Found a definition and example for Double Calendar options, though the text is the usual Zacks low quality , b/c for example what does it mean when it below says "you're profiting from the difference in the length of the options"? It's just stated so, but not explained. https://finance.zacks.com/double-calendar-option-strategies-11766.html " Single Calendars In a single calendar option, you buy and sell two options of the same type with different lives. Generally, you buy the longer-term option and you sell the shorter-term option. If you do this with call options, you can profit if the stock ends up anywhere near the price on the options. Behind the scenes, you're profiting from the difference in the length of the options. Double Calendars A double calendar spread is a combination of two calendar spreads -- one with puts and one with calls. The impact of combining two calendar spreads is to lengthen the time during which the spread generates a profitable trade. Instead of having a profit and loss graph that looks like an upside down V, a double calendar's profit-loss graph looks more like an "M" with two peaks -- a period in the middle where the trade remains profitable but less than at the peaks and two gradually sloping lines on either side. Double Calendar Example Consider a stock trading around $50 per share as of the end of July. In a double calendar, the trader would sell a put option at $48 for August and buy a put option for $48 for September. At the same time, he would also sell a $52 call for August and buy one for September. He can't lose more than the difference in price between the two pairs of options, but he can profit over a wide range of share prices. " Maybe here's a better text by TD Ameritrade: "Double Calendars: The Low Volatility Trade with Two Peaks" But: the author has set a wrong link to a previous related text, b/c it instead links just to itself, ie. recursion Incompetent high-paid idiots everyhere w/o any quality control! I think the correct link is this one: https://tickertape.tdameritrade.com/trading/calendar-spread-options-low-volatility-15885 The buggy link is this: https://tickertape.tdameritrade.com...pdate-traders-bracing-higher-volatility-97281
It's all a big mess at TD Ameritrade: for example a text from 2017 references a text from 2019. How is that possible at all?! And in some articles the images are missing... :-(
Continuing my research on calendars... Either my calcs are wrong or calendars seem to have the power to bring down the whole system...
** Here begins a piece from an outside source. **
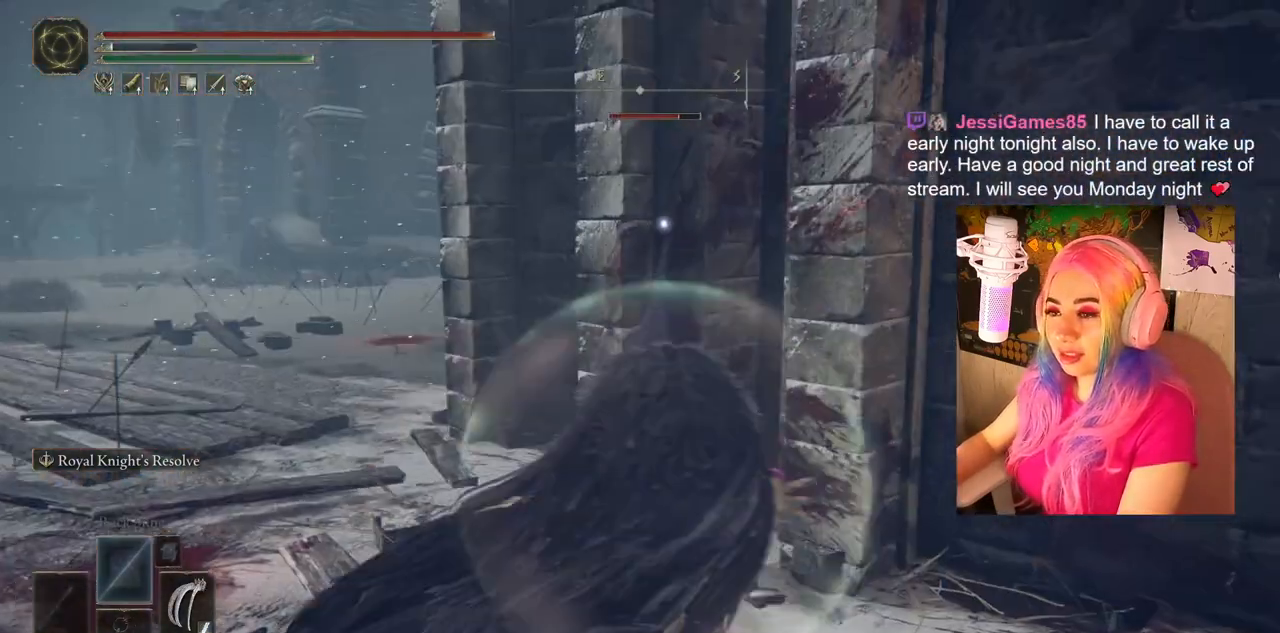
{"buttons": [], "left_stick": "down-right", "right_stick": "down-left", "events": [[200, "right_stick", "down-left"], [267, "left_stick", "down-right"]]}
If you start visualizing vol as merely synthetic time it simplifies (somewhat) the causal trade offs you mentioned with theta decay. Ie, imagine a stock that never moves much at all, just slowly/surely marches slightly upwards over the course of a year in a very boring and predictable manner (low vol). Now imagine a highly volatile stock that jumps around a lot, up-down-up-down in a sporadic unpredictable manner (high vol). The low vol stock price will move much more slowly over time. If you were to compare absolute price movement between the two stocks, the high vol stock would move X amount in much less time than the low vol stock would move X (absolute movement not cumulative), or, the low vol stock needs *more time* to move the same amount as the high vol stock, therefore vol acts as a sort of ‘time-multiplier’ for price movement and can be thought of as a synthetic for time. Intuitively this kinda makes sense, to make a stock price move around more you can either increase the amount of time it is allowed to trade, or, increase the stocks vol over a set amount of time.